The scene at upper right takes place within the walls of the city: an audience of five men look up to Ezra, who gestures toward them as he holds forth, standing in a draped pulpit. At lower left just above a square ivy-rinceaux foliate decoration, two women are pushed out of the city gate of Jerusalem by man in a turban.

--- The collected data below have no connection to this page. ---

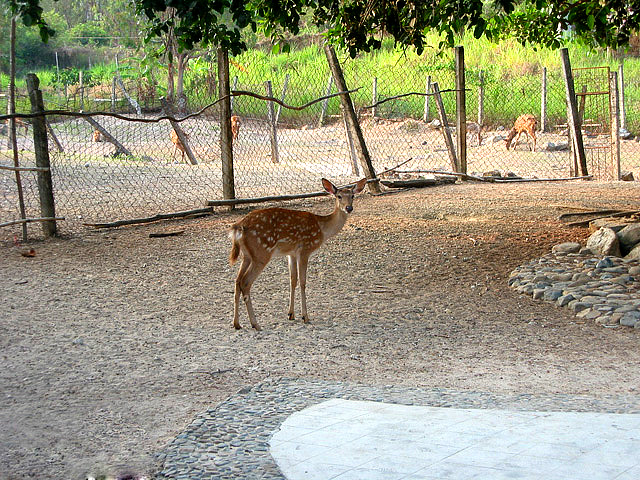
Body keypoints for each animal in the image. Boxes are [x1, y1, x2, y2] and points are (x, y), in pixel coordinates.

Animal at [229, 176, 370, 330]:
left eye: (352, 196)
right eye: (339, 196)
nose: (349, 208)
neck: (323, 229)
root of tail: (238, 227)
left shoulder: (291, 253)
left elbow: (293, 280)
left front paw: (291, 314)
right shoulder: (305, 249)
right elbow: (303, 281)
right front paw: (305, 316)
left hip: (247, 256)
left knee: (237, 281)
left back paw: (236, 323)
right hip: (261, 252)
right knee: (245, 282)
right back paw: (255, 323)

The scene suggests what occurs only later, not in the book of Nehemiah but at the end of the book of Ezra: the annulment of all marriages between Jerusalemite men and indigenous women and the expulsion of those women and the children who are the issue of those unions (see Ezra 10). The illumination reflects the version of the narrative in the deuterocanonical 1 Esdras (canonical in the Greek and the Russian Orthodox Churches, not so recognized by the Roman Catholic Church, though it appears in an appendix to the Latin Vulgate Bible.) There, the expulsion of non-Israelite spouses immediately follows Ezra’s declamation:

Then the men of the tribe of Judah and Benjamin assembled at Jerusalem ... Ezra stood up and said to them, ‘You have broken the law and married foreign women, and so have increased the sin of Israel. Now then make confession and give glory to the Lord the God of our ancestors, and do his will; separate yourselves from the peoples of the land and from your foreign wives’. Then all the multitude shouted and said with a loud voice, ‘We will do as you have said’. (1 Esdras 9:5–10)

1 Esdras leaps at once to where Nehemiah’s narrative is moving more gradually: it is after a period of reading the Law and fasting that the Jerusalemites ‘separated themselves from all foreigners’ (Nehemiah 9:1–3); and ‘[w]hen the people heard the law, they separated from Israel all those of foreign descent’ (13:3).

The man in the turban here, then, may well be expelling from the city his very own wives.